Press "Enter" to skip to content

Can This Superfood Battle Depression? I Don’t Fucking Know, What Does It Matter Anyway?

With concern over the side effects of psychiatric medication on the rise and the ability to afford said drugs on the decline, more and more Americans are turning to alternative means of managing their depression. Recent studies have suggested that diet may play a much larger role in overall mental health than we previously thought and that certain superfoods may be the key to natural, healthy mood stabilization. Could turmeric, a root vegetable long celebrated for its antioxidant properties, be the next big thing in the battle against depression? Jesus, I don’t fucking know. What does it matter anyway?

What am I a fucking doctor? Am I a scientist? No, I’m some fucking asshole who writes clickbait for booze money. I have absolutely no idea whether or not turmeric fights depression and I absolutely do not fucking care. It’s all bullshit anyway. All of it. Everything. None of this matters. Nothing fucking matters. OK?
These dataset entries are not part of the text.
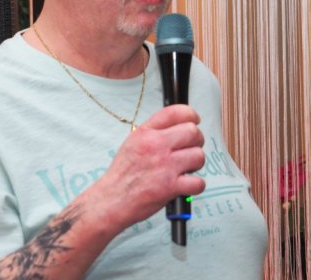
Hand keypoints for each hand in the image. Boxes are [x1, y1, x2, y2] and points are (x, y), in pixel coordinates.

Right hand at [93, 104, 205, 229]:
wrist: (112, 199)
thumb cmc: (122, 174)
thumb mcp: (132, 143)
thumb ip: (152, 132)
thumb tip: (175, 127)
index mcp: (145, 133)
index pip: (174, 112)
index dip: (191, 114)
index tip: (195, 121)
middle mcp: (155, 145)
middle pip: (192, 131)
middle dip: (197, 140)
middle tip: (191, 149)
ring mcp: (164, 165)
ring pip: (199, 155)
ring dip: (196, 164)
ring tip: (186, 169)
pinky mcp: (170, 186)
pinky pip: (198, 182)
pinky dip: (196, 185)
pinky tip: (186, 185)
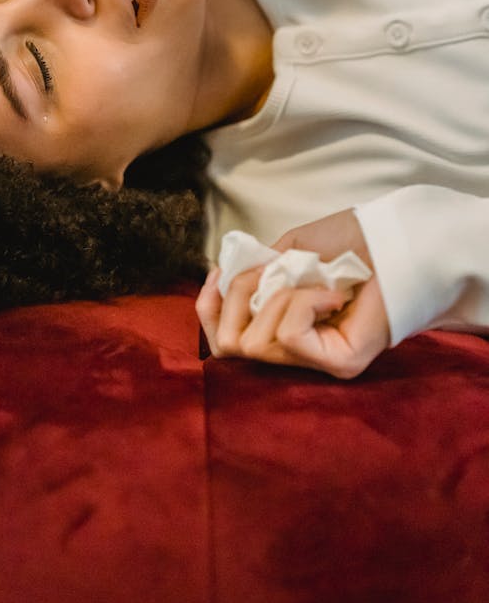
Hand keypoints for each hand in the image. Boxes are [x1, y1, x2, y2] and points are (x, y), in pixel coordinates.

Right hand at [196, 209, 390, 378]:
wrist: (394, 238)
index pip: (222, 342)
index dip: (209, 307)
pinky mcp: (340, 364)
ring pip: (256, 344)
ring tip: (308, 279)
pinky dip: (300, 303)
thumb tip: (227, 284)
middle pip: (228, 348)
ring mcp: (318, 363)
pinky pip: (290, 337)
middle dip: (236, 298)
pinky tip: (331, 292)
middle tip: (266, 271)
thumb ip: (258, 272)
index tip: (218, 272)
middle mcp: (296, 354)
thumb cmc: (348, 242)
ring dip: (274, 296)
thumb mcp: (288, 251)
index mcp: (279, 328)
You know what else is bullshit? Depression. I’m tired of these fucking “doctors” trying to slap some label on me. Hey doctor, maybe I don’t exercise because exercising fucking sucks. Maybe I don’t go out and meet people because I don’t fucking like people. You ever think about that you dumb white coat fuck? Oh I drink too much because I’m depressed? Maybe I drink too much because being drunk is the only thing that makes me feel fucking awesome. It’s not rocket science, bro. You’re fucking dumb. All doctors are fucking batshit stupid just like everything else.
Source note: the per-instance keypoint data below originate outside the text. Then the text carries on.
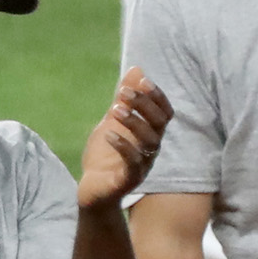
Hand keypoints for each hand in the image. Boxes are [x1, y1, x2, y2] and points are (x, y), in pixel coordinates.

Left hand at [75, 67, 170, 207]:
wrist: (92, 189)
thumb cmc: (106, 155)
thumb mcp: (112, 122)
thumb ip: (125, 99)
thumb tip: (137, 69)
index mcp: (150, 134)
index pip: (165, 113)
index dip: (157, 96)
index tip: (142, 81)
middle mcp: (152, 149)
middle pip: (159, 125)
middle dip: (144, 105)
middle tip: (123, 92)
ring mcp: (143, 165)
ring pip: (149, 142)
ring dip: (134, 123)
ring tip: (115, 109)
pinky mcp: (130, 180)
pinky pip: (133, 164)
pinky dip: (123, 147)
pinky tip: (109, 135)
OK fine, you want me to try turmeric? I’ll fucking try turmeric.

OK there. I just snorted four lines of pure turmeric. Guess what? Still an asshole.

Happiness is a fucking crutch, dude. It’s a delusion. It’s all bullshit. Trump is gonna win again, the earth is fucked, nothing happens when you die, whatever. Just don’t care about things, it’s fine. Who gives a fuck?

Look I don’t have time to explain the world to you, OK? I need to get back to work. I’ve got a gun to my head deadline and this children’s book about a family of turtles isn’t about to fucking write itself, is it?